The area of the Society’s concerns is described by the ancient boundaries of the Parish of Mortlake with East Sheen. It is located on the south bank of the Thames and stretches up the slope of the hill and into Richmond Park. It runs from the centre of White Hart Lane on the east, follows Beverley Brook into Richmond Park and turns west to pass on the south side of Lower Pen Pond. It extends as far west as Kidney Wood where it turns north, skirting Sheen Common and continuing to Tangier Road over to Clifford Avenue and along Mortlake Road to Townmead and the River.
For over 800 years courtiers, artists and statesmen have built their palaces and stately homes, planted trees and beautiful gardens in this Parish. Their achievements have given lasting character to the area contributing in many areas to its look and feel of the country.

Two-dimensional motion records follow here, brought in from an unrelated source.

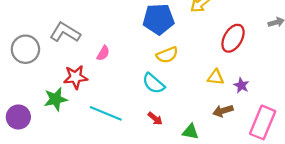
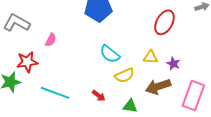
yellow semicircle: (167, 55) -> (124, 75), moved
cyan semicircle: (153, 83) -> (110, 54), moved
brown arrow: (223, 111) -> (158, 87), size x1.4

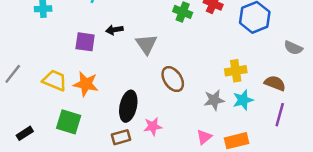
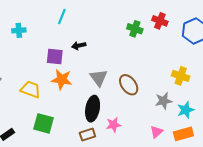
gray triangle: (146, 44) -> (99, 78), moved
yellow cross: (236, 71) -> (181, 76), turned 30
orange star: (86, 84) -> (62, 80), moved
cyan star: (243, 100) -> (186, 110), moved

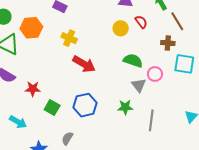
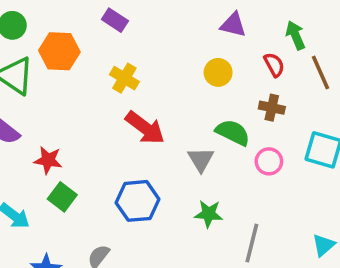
red semicircle: (141, 22) -> (274, 65), moved
brown cross: (168, 43) -> (272, 108), moved
gray triangle: (139, 85) -> (201, 159), moved
green square: (52, 107) -> (62, 197), moved

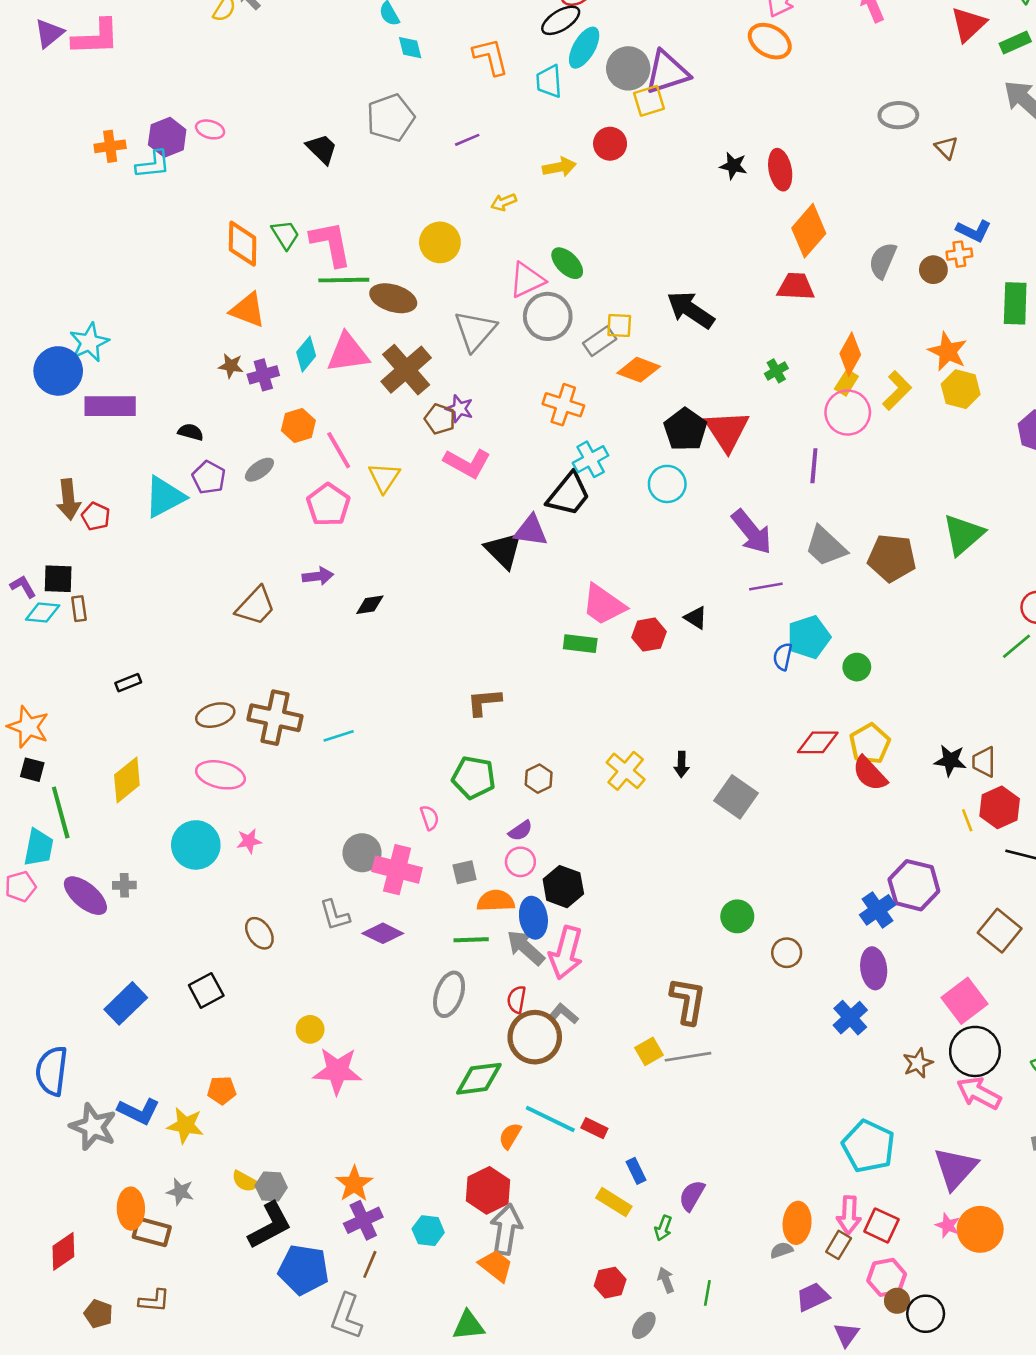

The River has always been of vital importance providing transportation, communication and fishing for the residents of Mortlake and East Sheen. It was on the River in 1348 that the first church, Saint Mary the Virgin, was built. Re-sited in 1543 its tower is the oldest building in the Parish. It was also on the River that the famous Mortlake Tapestry, the area’s most illustrious industry was located in 1619. It was established under the patronage of James I and continued in existence producing exquisite tapestries and other fine goods until it finally closed in 1703. From the 17th century onwards the produce of many market gardens was transported by barge down-river to London. View panorama of Mortlake Reach.
With the building of the Hammersmith Bridge in 1827 (today’s bridge is a rebuild by Sir Joseph Bazalgette dated 1887) and the coming of the railway in 1846 the character of Mortlake and East Sheen changed to that of a suburb of London. Today it is a justly desirable area in which to live where the parks, commons and open spaces are the gifts of the past and the responsibility of the present to preserve for the future.